An offline processing has been performed in order to synchronize those pulses and obtain an average pulse s i , which will be used as the reference pulse shape for the optimal filtering coefficients computation. Figure 9 shows the reference pulse for N = 100, after amplitude normalization. Also, asynchronous acquisition has been performed in order to store raw-data containing only noise. This information was used to estimate the 100 × 100 noise covariance matrix C 100×100 , as shown in Figure 10 . It should be noted that the noise samples are highly correlated due to the high integration factor of the front-end shaper circuitry.
By using the information of s i and C 100×100 computed from experimental data, one can use Equations 5, 6 and 8 to build the 102 × 102 system of equations. Solving this system for a k , with k varying from 1 to 100, we find the 100 constants to be used in the Optimal Filtering.
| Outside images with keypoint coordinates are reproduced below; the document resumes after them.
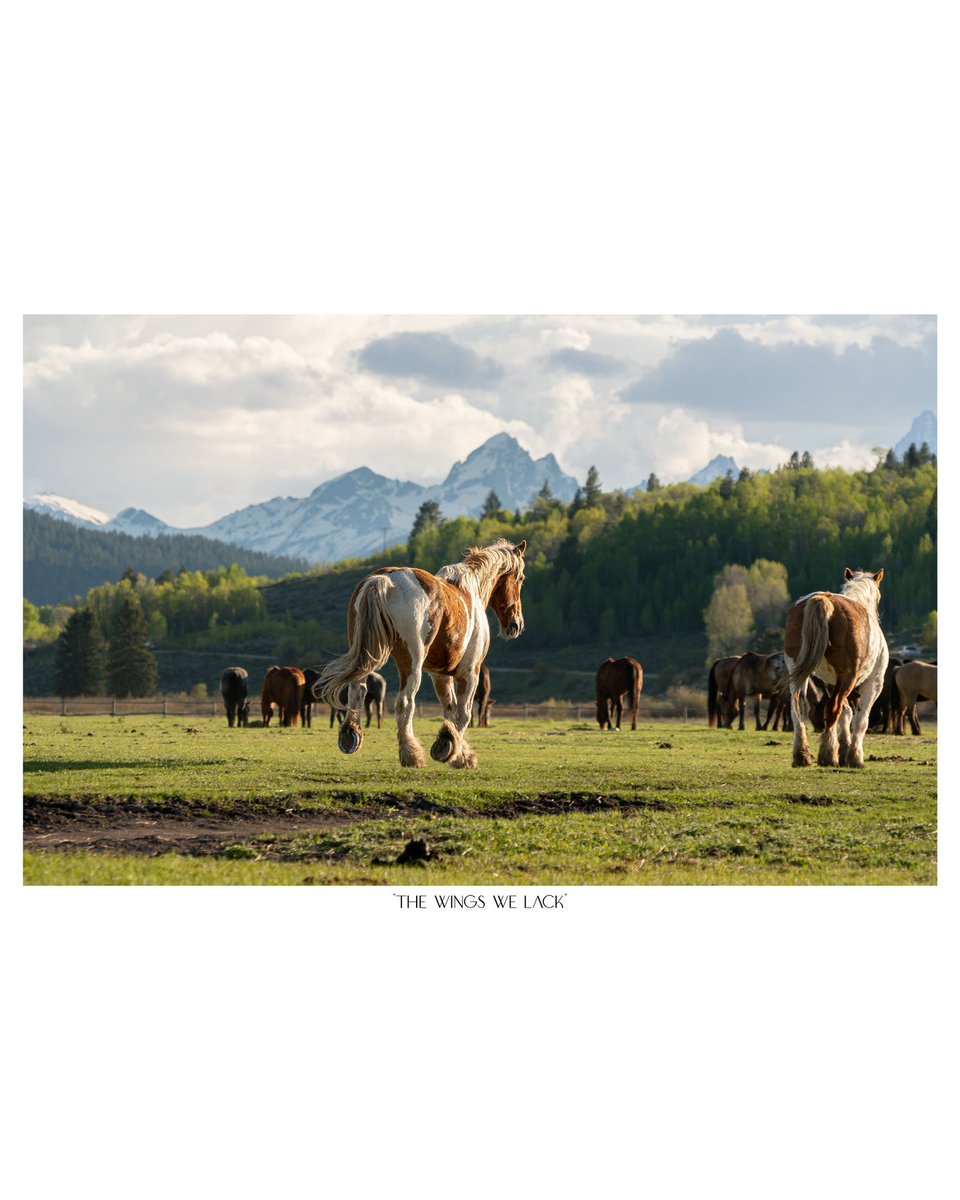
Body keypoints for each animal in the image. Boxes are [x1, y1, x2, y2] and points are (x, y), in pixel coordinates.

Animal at [318, 538, 526, 769]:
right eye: (521, 578)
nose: (516, 624)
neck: (469, 590)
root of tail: (384, 579)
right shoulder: (470, 671)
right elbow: (463, 713)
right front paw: (453, 750)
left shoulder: (440, 675)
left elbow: (450, 709)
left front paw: (455, 749)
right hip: (411, 663)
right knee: (405, 702)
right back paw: (411, 754)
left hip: (367, 656)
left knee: (356, 691)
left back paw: (351, 734)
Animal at [785, 568, 888, 768]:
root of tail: (822, 599)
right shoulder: (873, 684)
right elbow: (860, 719)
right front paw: (854, 756)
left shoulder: (832, 683)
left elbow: (846, 714)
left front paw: (844, 748)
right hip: (849, 676)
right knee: (832, 709)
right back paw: (827, 754)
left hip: (798, 673)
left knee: (798, 708)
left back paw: (802, 755)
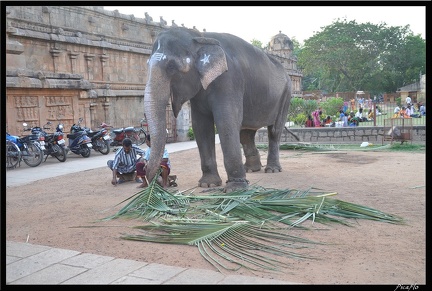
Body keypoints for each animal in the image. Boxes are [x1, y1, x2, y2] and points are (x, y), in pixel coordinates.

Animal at [145, 26, 294, 193]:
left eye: (171, 66)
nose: (156, 181)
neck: (200, 37)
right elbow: (201, 127)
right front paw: (208, 184)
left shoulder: (229, 80)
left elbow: (226, 122)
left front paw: (235, 188)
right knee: (246, 134)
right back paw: (251, 169)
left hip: (286, 95)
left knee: (274, 131)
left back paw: (272, 170)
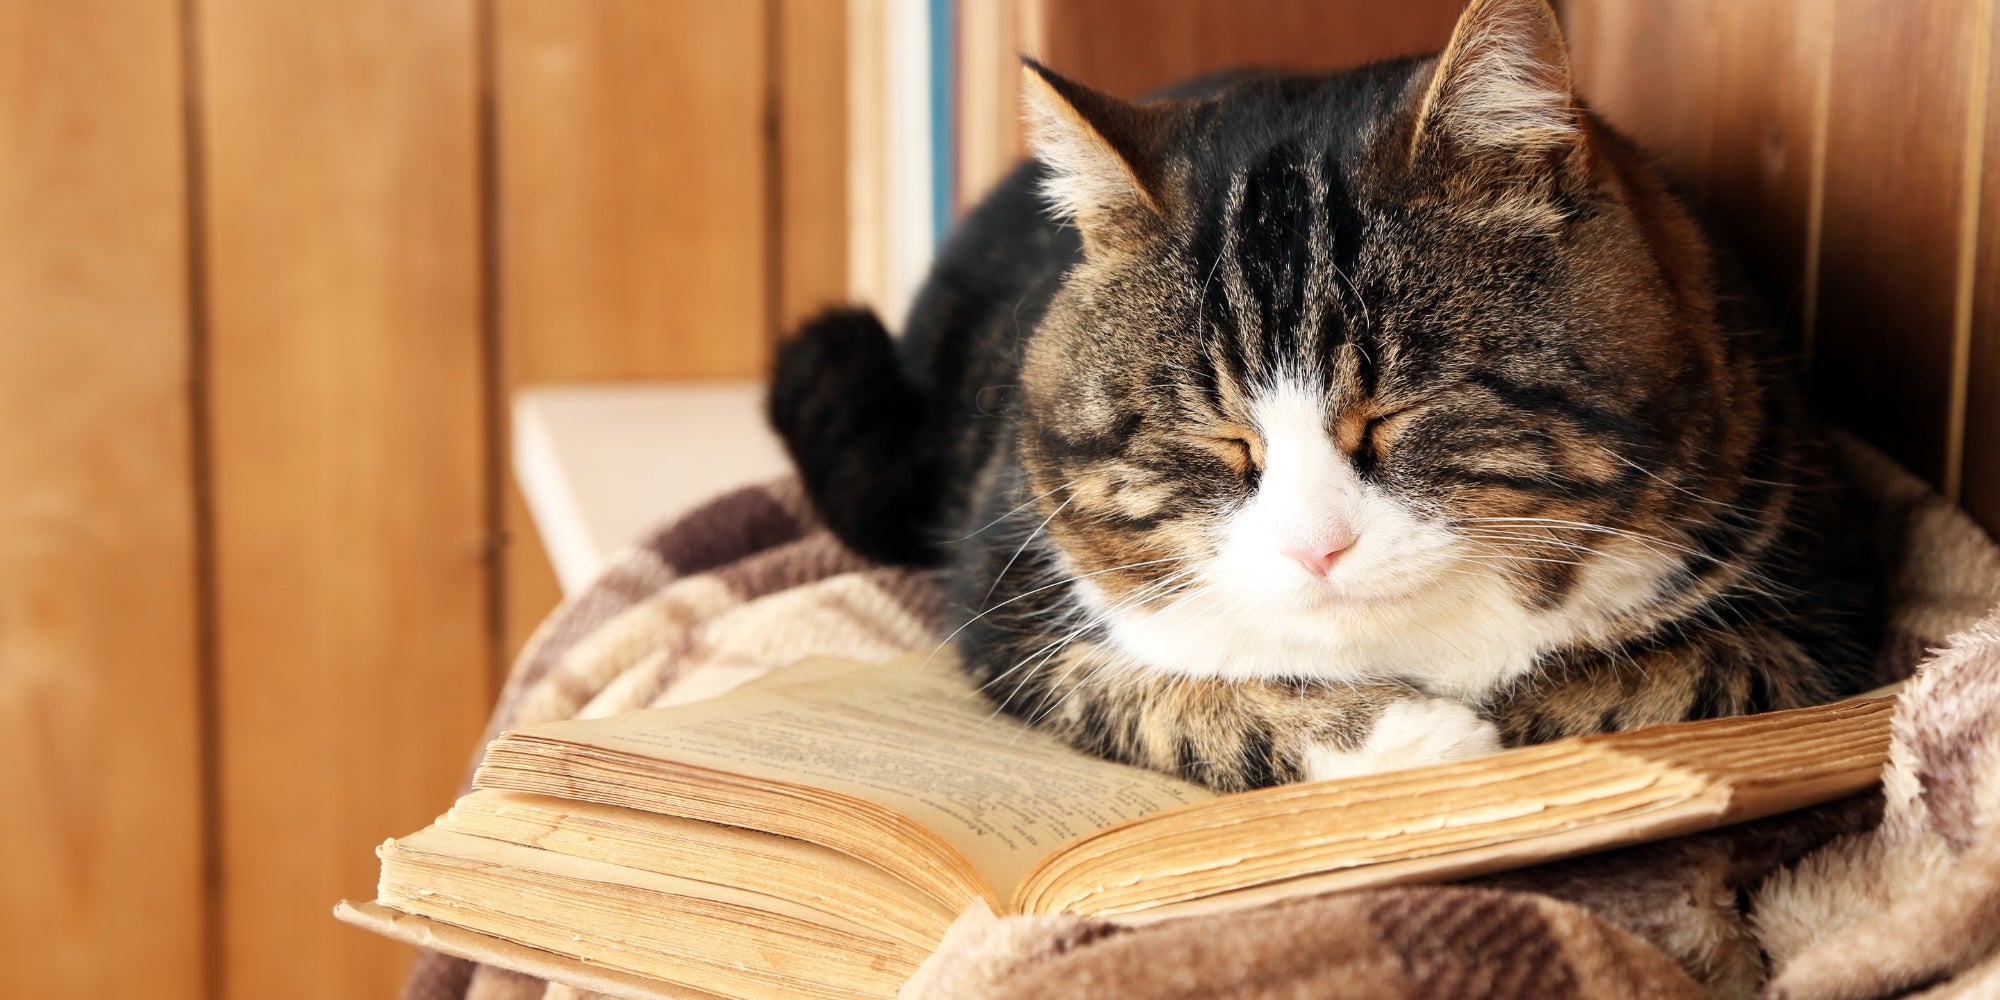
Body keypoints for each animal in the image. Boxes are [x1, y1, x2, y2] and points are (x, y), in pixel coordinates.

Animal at [760, 0, 1872, 792]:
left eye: (1393, 414)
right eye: (1220, 440)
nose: (1314, 550)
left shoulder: (1815, 601)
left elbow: (1671, 682)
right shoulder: (1008, 597)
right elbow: (1150, 691)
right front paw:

Those constants are shown in Figure 11 . Figures 12 and 13 shows histograms of the peak value from synchronized single-photoelectron measurements without and with the FIR block. It is very clear a better separation between the noise peak (on the left) and the singlephotoelectron peak (on the right). The peak-to-valley ratio increases from 2.6 to 4.2 when the Optimal Filtering is ap- plied.
The noise distribution before and after the FIR block can be seen on Figures 14 and 15 , respectively. The noise standard deviation decreases from 24 mV to 12 mV . Assuming the signal-to-noise ratio as the peak of the SPE spectrum (180 mV ) over the noise standard deviation, the SNR without and with the FIR processing are 7.5 and 15, respectively. The Optimal Filtering doubles the SNR for amplitude estimation.
CONCLUSION
The development of a new data acquisition module, as well as the preliminary results of a high-speed optimal pulse amplitude estimation by using FIR filtering have been presented. This new module -NDAQ -is part of a data acquisition system currently being designed for the Angra and Double Chooz detectors. The designed card is able to digitize and the ADC and TDC conversion circuits. By means of a realtime optimal FIR filter, the peak-to-valley ratio in singlephotoelectron spectrum is increased by 60 % and the peak amplitude estimation resolution is doubled. These first results demonstrate that the proposed techniques are extremely important and promising for an experiment with a huge background like Angra.